Great. He was nearsighted, too. “Follow me.”
He grabbed me again, harder this time, and hauled me around to face him. “I got Special Forces training,” he said. “Do you?”
I pulled my arm free. “I’m what you might call self-trained.”
“You gonna be what you might call dead, that guy still in there,” he said.
“Goddamn it, Henry, I need a backup, not a replacement.”

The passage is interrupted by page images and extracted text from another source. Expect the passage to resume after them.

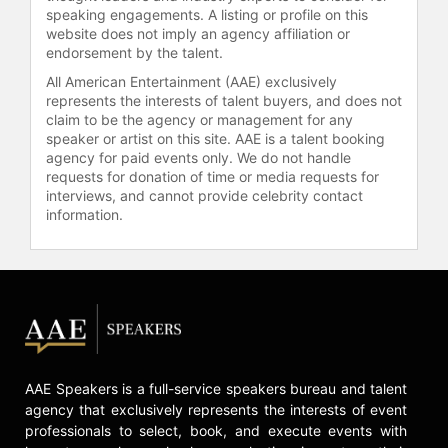
speaking engagements. A listing or profile on this
times during his career, and he led
website does not imply an agency affiliation or
the league in 1979 and 1980. His
endorsement by the talent.
clubhouse leadership was
All American Entertainment (AAE) exclusively
acknowledged in 1987, when he was
represents the interests of talent buyers, and does not
named the team captain. It was his
claim to be the agency or management for any
last good season. After missing
speaker or artist on this site. AAE is a talent booking
much of 1988 (hamstring troubles)
agency for paid events only. We do not handle
and 1989 (knee problems), he was
requests for donation of time or media requests for
released.
interviews, and cannot provide celebrity contact
information.
Contact a speaker booking agent
to
check availability on Keith
Hernandez and other top speakers
and celebrities.
AAE Speakers is a full-service speakers bureau and talent
agency that exclusively represents the interests of event
professionals to select, book, and execute events with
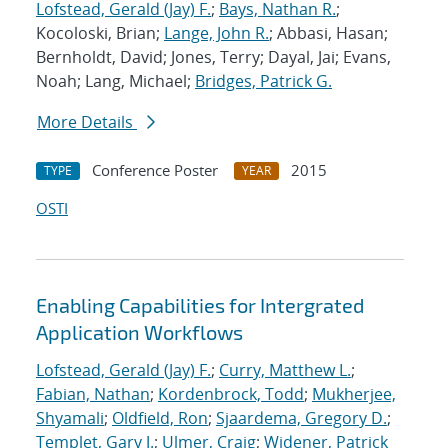
Lofstead, Gerald (Jay) F.
;
Bays, Nathan R.
;
Kocoloski, Brian;
Lange, John R.
; Abbasi, Hasan;
Bernholdt, David; Jones, Terry; Dayal, Jai; Evans,
Noah; Lang, Michael;
Bridges, Patrick G.
More Details
Conference Poster
2015
TYPE
YEAR
OSTI
Enabling Capabilities for Intergrated
Application Workflows
Lofstead, Gerald (Jay) F.
;
Curry, Matthew L.
;
Fabian, Nathan
;
Kordenbrock, Todd
;
Mukherjee,
Shyamali
;
Oldfield, Ron
;
Sjaardema, Gregory D.
;
Templet, Gary J.
;
Ulmer, Craig
;
Widener, Patrick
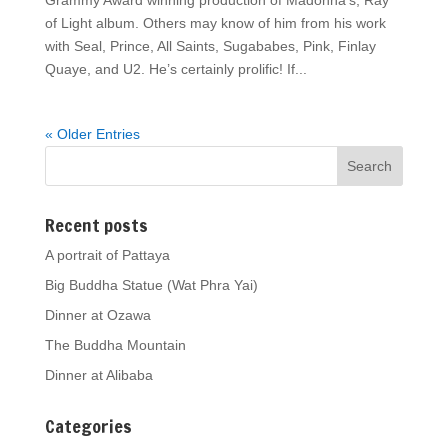
Grammy Award winning production of Madonna’s, Ray
of Light album. Others may know of him from his work
with Seal, Prince, All Saints, Sugababes, Pink, Finlay
Quaye, and U2. He’s certainly prolific! If...
« Older Entries
Recent posts
A portrait of Pattaya
Big Buddha Statue (Wat Phra Yai)
Dinner at Ozawa
The Buddha Mountain
Dinner at Alibaba
Categories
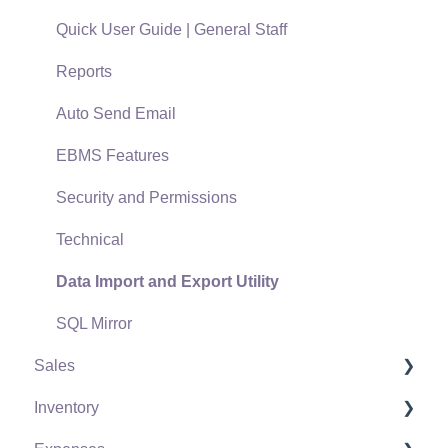
Quick User Guide | General Staff
Reports
Auto Send Email
EBMS Features
Security and Permissions
Technical
Data Import and Export Utility
SQL Mirror
Sales
Inventory
Customers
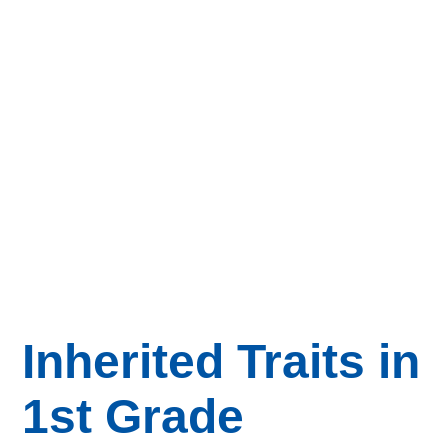
Inherited Traits in
1st Grade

He brought his left hand up, fingers splayed wide, and rested it against the center of my chest, forcing me back three steps. It hadn’t taken any visible effort. His right hand had his gun in it. “Ten feet,” he said. “You stay behind me ten feet. I go through the window, you count to ten, and if you don’t hear anything, come in. If I yell for help, come in right away. Otherwise, you’re going in alone.”
I was not going in alone. “After you,” I said.
He nodded once, wheeled, and struck off straight across the courtyard, a man-shaped hole in the night. When he was ten feet in front of me I followed, feeling like one of Ferris’s Yorkies. A very paranoid Yorkie. I took out my own gun and jacked a shell into the chamber.
“Shhhhh,” Henry said.
The pagoda, or whatever it might once have been, loomed dolefully on our left and then receded behind us. I heard music, the muted thump of bass and drum, barely audible over the scuff of Henry’s motorcycle boots. It grew louder as we approached number seven, floating onto the hot still night air through the open window.